[Extracted records]
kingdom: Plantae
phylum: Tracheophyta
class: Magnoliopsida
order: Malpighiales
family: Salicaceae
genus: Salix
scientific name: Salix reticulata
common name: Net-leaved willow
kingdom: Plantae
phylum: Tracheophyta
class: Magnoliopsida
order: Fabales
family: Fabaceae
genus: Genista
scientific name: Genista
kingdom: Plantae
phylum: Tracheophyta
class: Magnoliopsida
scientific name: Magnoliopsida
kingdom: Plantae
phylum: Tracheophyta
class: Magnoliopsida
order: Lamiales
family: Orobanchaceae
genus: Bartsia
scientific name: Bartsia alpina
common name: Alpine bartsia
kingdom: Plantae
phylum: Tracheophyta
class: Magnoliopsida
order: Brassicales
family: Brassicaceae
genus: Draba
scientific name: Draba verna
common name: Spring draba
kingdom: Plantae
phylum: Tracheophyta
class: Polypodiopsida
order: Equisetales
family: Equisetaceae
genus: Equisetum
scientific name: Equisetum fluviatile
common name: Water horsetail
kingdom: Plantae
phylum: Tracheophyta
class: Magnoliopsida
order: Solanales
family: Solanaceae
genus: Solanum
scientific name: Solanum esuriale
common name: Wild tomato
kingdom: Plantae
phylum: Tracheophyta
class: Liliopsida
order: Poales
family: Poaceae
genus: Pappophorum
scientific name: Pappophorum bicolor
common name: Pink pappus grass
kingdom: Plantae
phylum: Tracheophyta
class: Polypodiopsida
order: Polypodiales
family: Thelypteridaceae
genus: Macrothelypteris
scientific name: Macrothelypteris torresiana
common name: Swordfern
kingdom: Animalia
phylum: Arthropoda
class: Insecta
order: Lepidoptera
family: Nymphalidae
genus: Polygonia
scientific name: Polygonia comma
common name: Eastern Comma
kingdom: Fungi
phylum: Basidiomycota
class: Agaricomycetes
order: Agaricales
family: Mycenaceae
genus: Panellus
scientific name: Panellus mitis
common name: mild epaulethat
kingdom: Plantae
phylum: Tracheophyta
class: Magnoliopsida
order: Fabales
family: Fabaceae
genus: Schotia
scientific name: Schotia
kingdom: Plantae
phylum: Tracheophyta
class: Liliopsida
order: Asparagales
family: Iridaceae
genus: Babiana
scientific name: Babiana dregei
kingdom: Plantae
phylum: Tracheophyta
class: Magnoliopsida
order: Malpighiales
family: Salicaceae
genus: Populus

EXERCISE REQUIREMENTS
Copy out all the rows above, replacing "common name" with "vernacular name" wherever it occurs. Leave every other word unchanged.

TASK RESPONSE
kingdom: Plantae
phylum: Tracheophyta
class: Magnoliopsida
order: Malpighiales
family: Salicaceae
genus: Salix
scientific name: Salix reticulata
vernacular name: Net-leaved willow
kingdom: Plantae
phylum: Tracheophyta
class: Magnoliopsida
order: Fabales
family: Fabaceae
genus: Genista
scientific name: Genista
kingdom: Plantae
phylum: Tracheophyta
class: Magnoliopsida
scientific name: Magnoliopsida
kingdom: Plantae
phylum: Tracheophyta
class: Magnoliopsida
order: Lamiales
family: Orobanchaceae
genus: Bartsia
scientific name: Bartsia alpina
vernacular name: Alpine bartsia
kingdom: Plantae
phylum: Tracheophyta
class: Magnoliopsida
order: Brassicales
family: Brassicaceae
genus: Draba
scientific name: Draba verna
vernacular name: Spring draba
kingdom: Plantae
phylum: Tracheophyta
class: Polypodiopsida
order: Equisetales
family: Equisetaceae
genus: Equisetum
scientific name: Equisetum fluviatile
vernacular name: Water horsetail
kingdom: Plantae
phylum: Tracheophyta
class: Magnoliopsida
order: Solanales
family: Solanaceae
genus: Solanum
scientific name: Solanum esuriale
vernacular name: Wild tomato
kingdom: Plantae
phylum: Tracheophyta
class: Liliopsida
order: Poales
family: Poaceae
genus: Pappophorum
scientific name: Pappophorum bicolor
vernacular name: Pink pappus grass
kingdom: Plantae
phylum: Tracheophyta
class: Polypodiopsida
order: Polypodiales
family: Thelypteridaceae
genus: Macrothelypteris
scientific name: Macrothelypteris torresiana
vernacular name: Swordfern
kingdom: Animalia
phylum: Arthropoda
class: Insecta
order: Lepidoptera
family: Nymphalidae
genus: Polygonia
scientific name: Polygonia comma
vernacular name: Eastern Comma
kingdom: Fungi
phylum: Basidiomycota
class: Agaricomycetes
order: Agaricales
family: Mycenaceae
genus: Panellus
scientific name: Panellus mitis
vernacular name: mild epaulethat
kingdom: Plantae
phylum: Tracheophyta
class: Magnoliopsida
order: Fabales
family: Fabaceae
genus: Schotia
scientific name: Schotia
kingdom: Plantae
phylum: Tracheophyta
class: Liliopsida
order: Asparagales
family: Iridaceae
genus: Babiana
scientific name: Babiana dregei
kingdom: Plantae
phylum: Tracheophyta
class: Magnoliopsida
order: Malpighiales
family: Salicaceae
genus: Populus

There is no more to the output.